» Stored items
BEGIN

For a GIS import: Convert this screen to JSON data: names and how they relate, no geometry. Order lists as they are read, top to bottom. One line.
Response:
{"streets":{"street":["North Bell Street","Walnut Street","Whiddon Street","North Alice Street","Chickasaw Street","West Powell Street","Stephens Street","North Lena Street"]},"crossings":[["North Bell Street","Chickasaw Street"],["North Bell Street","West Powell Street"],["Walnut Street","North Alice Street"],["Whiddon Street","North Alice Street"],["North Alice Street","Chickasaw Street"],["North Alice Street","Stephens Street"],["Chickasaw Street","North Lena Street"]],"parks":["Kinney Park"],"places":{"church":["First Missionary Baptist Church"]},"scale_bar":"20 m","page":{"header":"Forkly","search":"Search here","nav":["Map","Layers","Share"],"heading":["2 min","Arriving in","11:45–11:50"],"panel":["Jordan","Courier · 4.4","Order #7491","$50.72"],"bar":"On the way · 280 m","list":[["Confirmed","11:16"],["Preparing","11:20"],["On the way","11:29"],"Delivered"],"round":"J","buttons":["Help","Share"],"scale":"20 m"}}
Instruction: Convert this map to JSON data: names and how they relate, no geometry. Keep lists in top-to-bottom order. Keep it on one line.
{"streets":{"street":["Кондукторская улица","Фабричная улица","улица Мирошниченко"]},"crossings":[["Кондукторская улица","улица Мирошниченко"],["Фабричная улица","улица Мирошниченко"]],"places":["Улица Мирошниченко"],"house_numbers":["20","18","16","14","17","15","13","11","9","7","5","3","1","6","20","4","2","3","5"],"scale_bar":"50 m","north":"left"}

END

» Exercise prompt
Transcribe the entries above so that nothing in them differs from the original.

» Response to this task
For a GIS import: Convert this screen to JSON data: names and how they relate, no geometry. Order lists as they are read, top to bottom. One line.
Response:
{"streets":{"street":["North Bell Street","Walnut Street","Whiddon Street","North Alice Street","Chickasaw Street","West Powell Street","Stephens Street","North Lena Street"]},"crossings":[["North Bell Street","Chickasaw Street"],["North Bell Street","West Powell Street"],["Walnut Street","North Alice Street"],["Whiddon Street","North Alice Street"],["North Alice Street","Chickasaw Street"],["North Alice Street","Stephens Street"],["Chickasaw Street","North Lena Street"]],"parks":["Kinney Park"],"places":{"church":["First Missionary Baptist Church"]},"scale_bar":"20 m","page":{"header":"Forkly","search":"Search here","nav":["Map","Layers","Share"],"heading":["2 min","Arriving in","11:45–11:50"],"panel":["Jordan","Courier · 4.4","Order #7491","$50.72"],"bar":"On the way · 280 m","list":[["Confirmed","11:16"],["Preparing","11:20"],["On the way","11:29"],"Delivered"],"round":"J","buttons":["Help","Share"],"scale":"20 m"}}
Instruction: Convert this map to JSON data: names and how they relate, no geometry. Keep lists in top-to-bottom order. Keep it on one line.
{"streets":{"street":["Кондукторская улица","Фабричная улица","улица Мирошниченко"]},"crossings":[["Кондукторская улица","улица Мирошниченко"],["Фабричная улица","улица Мирошниченко"]],"places":["Улица Мирошниченко"],"house_numbers":["20","18","16","14","17","15","13","11","9","7","5","3","1","6","20","4","2","3","5"],"scale_bar":"50 m","north":"left"}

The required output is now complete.